◆ **Problem details**: Look through the listing and locate every line containing the word "times"; copy those lines.

◆ **Data to use**:
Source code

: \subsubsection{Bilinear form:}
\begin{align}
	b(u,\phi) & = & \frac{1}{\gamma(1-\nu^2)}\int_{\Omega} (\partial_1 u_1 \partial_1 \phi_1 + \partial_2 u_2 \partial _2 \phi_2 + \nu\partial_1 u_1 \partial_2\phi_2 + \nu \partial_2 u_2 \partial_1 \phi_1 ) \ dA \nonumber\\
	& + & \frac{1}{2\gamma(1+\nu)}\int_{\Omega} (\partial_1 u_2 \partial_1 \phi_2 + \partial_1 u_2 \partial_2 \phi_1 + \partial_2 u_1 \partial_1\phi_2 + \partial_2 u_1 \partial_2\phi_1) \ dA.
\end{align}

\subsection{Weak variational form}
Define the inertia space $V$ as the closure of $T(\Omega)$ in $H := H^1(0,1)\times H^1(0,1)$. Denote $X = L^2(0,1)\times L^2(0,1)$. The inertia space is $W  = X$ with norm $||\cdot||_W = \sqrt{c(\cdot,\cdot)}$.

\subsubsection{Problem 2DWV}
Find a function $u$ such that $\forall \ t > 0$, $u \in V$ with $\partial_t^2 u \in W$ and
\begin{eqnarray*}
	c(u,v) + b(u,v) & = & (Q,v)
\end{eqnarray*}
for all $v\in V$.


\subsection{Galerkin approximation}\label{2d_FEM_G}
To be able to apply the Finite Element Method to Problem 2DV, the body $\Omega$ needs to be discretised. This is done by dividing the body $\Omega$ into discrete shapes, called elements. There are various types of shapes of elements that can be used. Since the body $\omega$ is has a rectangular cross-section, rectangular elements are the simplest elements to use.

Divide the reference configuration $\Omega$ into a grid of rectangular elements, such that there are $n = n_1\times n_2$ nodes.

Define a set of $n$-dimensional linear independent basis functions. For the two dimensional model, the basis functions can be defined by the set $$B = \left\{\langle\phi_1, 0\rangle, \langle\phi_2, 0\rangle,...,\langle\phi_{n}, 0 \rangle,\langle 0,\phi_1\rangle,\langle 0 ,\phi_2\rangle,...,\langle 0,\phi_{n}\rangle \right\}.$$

◆ **Problem solution**:
Define the inertia space $V$ as the closure of $T(\Omega)$ in $H := H^1(0,1)\times H^1(0,1)$. Denote $X = L^2(0,1)\times L^2(0,1)$. The inertia space is $W  = X$ with norm $||\cdot||_W = \sqrt{c(\cdot,\cdot)}$.
Divide the reference configuration $\Omega$ into a grid of rectangular elements, such that there are $n = n_1\times n_2$ nodes.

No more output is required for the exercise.